Tumor Suppression by Anti-Fibroblast Activation Protein Near-Infrared Photoimmunotherapy Targeting Cancer-Associated Fibroblasts.

Cancer-associated fibroblasts (CAFs) constitute a prominent cellular component of the tumor stroma, with various pro-tumorigenic roles. Numerous attempts to target fibroblast activation protein (FAP), a highly expressed marker in immunosuppressive CAFs, have failed to demonstrate anti-tumor efficacy in human clinical trials. Near-infrared photoimmunotherapy (NIR-PIT) is a highly selective tumor therapy that utilizes an antibody-photo-absorbing conjugate activated by near-infrared light.
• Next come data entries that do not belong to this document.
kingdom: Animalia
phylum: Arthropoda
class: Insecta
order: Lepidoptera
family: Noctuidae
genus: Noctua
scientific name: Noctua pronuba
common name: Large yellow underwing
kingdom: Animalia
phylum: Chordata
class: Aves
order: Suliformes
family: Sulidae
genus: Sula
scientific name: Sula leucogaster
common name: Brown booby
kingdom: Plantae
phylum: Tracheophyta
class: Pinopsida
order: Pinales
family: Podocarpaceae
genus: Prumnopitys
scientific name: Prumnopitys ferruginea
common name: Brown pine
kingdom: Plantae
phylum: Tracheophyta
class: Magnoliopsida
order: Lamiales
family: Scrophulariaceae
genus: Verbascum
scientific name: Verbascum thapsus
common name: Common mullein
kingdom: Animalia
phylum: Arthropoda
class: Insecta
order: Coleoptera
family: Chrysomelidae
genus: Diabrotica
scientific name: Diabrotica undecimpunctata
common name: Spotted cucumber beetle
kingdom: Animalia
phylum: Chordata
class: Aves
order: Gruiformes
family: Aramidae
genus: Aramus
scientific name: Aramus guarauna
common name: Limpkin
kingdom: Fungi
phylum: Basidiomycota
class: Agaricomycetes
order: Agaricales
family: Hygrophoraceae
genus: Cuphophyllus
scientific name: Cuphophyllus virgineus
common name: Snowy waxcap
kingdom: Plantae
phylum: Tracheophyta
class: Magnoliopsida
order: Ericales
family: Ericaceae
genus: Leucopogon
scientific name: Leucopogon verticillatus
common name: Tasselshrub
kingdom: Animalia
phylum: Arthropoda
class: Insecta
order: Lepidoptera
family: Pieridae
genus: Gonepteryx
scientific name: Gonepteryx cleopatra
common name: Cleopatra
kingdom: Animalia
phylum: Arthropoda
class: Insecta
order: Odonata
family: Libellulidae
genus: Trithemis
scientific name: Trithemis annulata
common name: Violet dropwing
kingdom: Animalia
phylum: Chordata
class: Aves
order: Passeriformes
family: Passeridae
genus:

In this study, we examined the therapeutic efficacy of CAF depletion by NIR-PIT in two mouse tumor models. Using CAF-rich syngeneic lung and spontaneous mammary tumors, NIR-PIT against FAP or podoplanin was performed. Anti-FAP NIR-PIT effectively depleted FAP CAFs, as well as FAP myeloid cells, and suppressed tumor growth, whereas anti-podoplanin NIR-PIT was ineffective. Interferon-gamma production by CD8 T and natural killer cells was induced within hours after anti-FAP NIR-PIT. Additionally, lung metastases were reduced in the treated spontaneous mammary cancer model. Depletion of FAP stromal as well as FAP myeloid cells effectively suppressed tumor growth in bone marrow chimeras, suggesting that the depletion of both cell types in one treatment is an effective therapeutic approach. These findings highlight a promising therapy for selectively eliminating immunosuppressive FAP cells within the tumor microenvironment.